__SCOPO DEL COMPITO__:
Aggiorna un passo del testo riscrivendolo a partire dalle parole "Altro tema cardine" e fermandoti dopo "di un lampione.". Nel passo metti "commessa" al posto di "cassiera".

__TESTO__:
Altro tema cardine di quasi tutti i racconti è l’aspetto fisico o meglio, i difetti fisici, presenti in praticamente tutti i racconti. Il proprio aspetto è per molti motivo di insicurezza e imbarazzo, e crea talvolta quel sentimento universale di blocco mentale, di difficoltà sociale, che unisce tutti i suoi personaggi, seppur ognuno con la propria particolarità più o meno strana.
Due racconti esemplari in questo senso, sono Il signor Wu e Il sostituto. Nel primo, un uomo si invaghisce della cassiera di una sala giochi e dopo aver recuperato il numero di telefono, comincia a scambiare con lei messaggi vagamente profondi, decidendo alla fine di incontrarsi. Arrivato il momento prestabilito il signor Wu, insicuro del proprio aspetto fisico, dirà alla donna che prima di conoscersi e parlarsi, lei dovrà giudicarlo da distante, sotto la luce di un lampione.

La donna protagonista nel racconto Il sostituto, invece, lavora per la Value Enterprise Association di proprietà di una coppia di cinesi, Lao Ting e Gigi, e viene scelta per presentarsi ai clienti e agli incontri importanti in qualità di vicepresidente, carica che le viene affidata, prima ancora che per la sua bravura, per il suo bell’aspetto. Le viene anche chiesto di scegliersi un nome adatto al ruolo, e cioè Stephanie.
Nonostante ciò, al di fuori del lavoro è terribilmente insicura a causa di un problema all’ipofisi che le causa un anomalo ingrossamento dei genitali. Frequenta così club ai margini di Los Angeles e durante le serate si traveste o si veste sempre in modo particolare e strano. Il disagio fisico le crea difficoltà nei rapporti con gli uomini e parlando con Gigi, con la quale ha costruito un ottimo rapporto, le confessa di non essere in grado di frequentare uomini normali in luoghi normali. Ha paura di non trovare l’amore, così Gigi le dice:

«Puoi vivere ad un livello superiore. Lasciati fluttuare e troverai qualcuno. È così che io ho trovato Lao Ting. Era come se ci fosse un faro acceso su di lui, e camminasse a due spanne da terra».4

Non è il tragico bestiario di americani scartati o emarginati da qualche parte nel nulla, con al massimo un paio di destini possibili, e nessuno dei quali particolarmente edificante; in realtà, i brutti vizi e le pessime abitudini sono descritte con tatto ed empatia incredibili.

__DATI REGISTRATI__:
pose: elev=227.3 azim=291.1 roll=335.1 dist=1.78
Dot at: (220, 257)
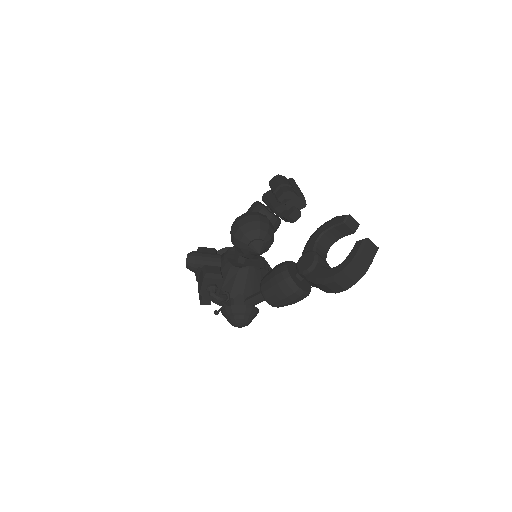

__RISPOSTA FINALE__:
Altro tema cardine di quasi tutti i racconti è l’aspetto fisico o meglio, i difetti fisici, presenti in praticamente tutti i racconti. Il proprio aspetto è per molti motivo di insicurezza e imbarazzo, e crea talvolta quel sentimento universale di blocco mentale, di difficoltà sociale, che unisce tutti i suoi personaggi, seppur ognuno con la propria particolarità più o meno strana.
Due racconti esemplari in questo senso, sono Il signor Wu e Il sostituto. Nel primo, un uomo si invaghisce della commessa di una sala giochi e dopo aver recuperato il numero di telefono, comincia a scambiare con lei messaggi vagamente profondi, decidendo alla fine di incontrarsi. Arrivato il momento prestabilito il signor Wu, insicuro del proprio aspetto fisico, dirà alla donna che prima di conoscersi e parlarsi, lei dovrà giudicarlo da distante, sotto la luce di un lampione.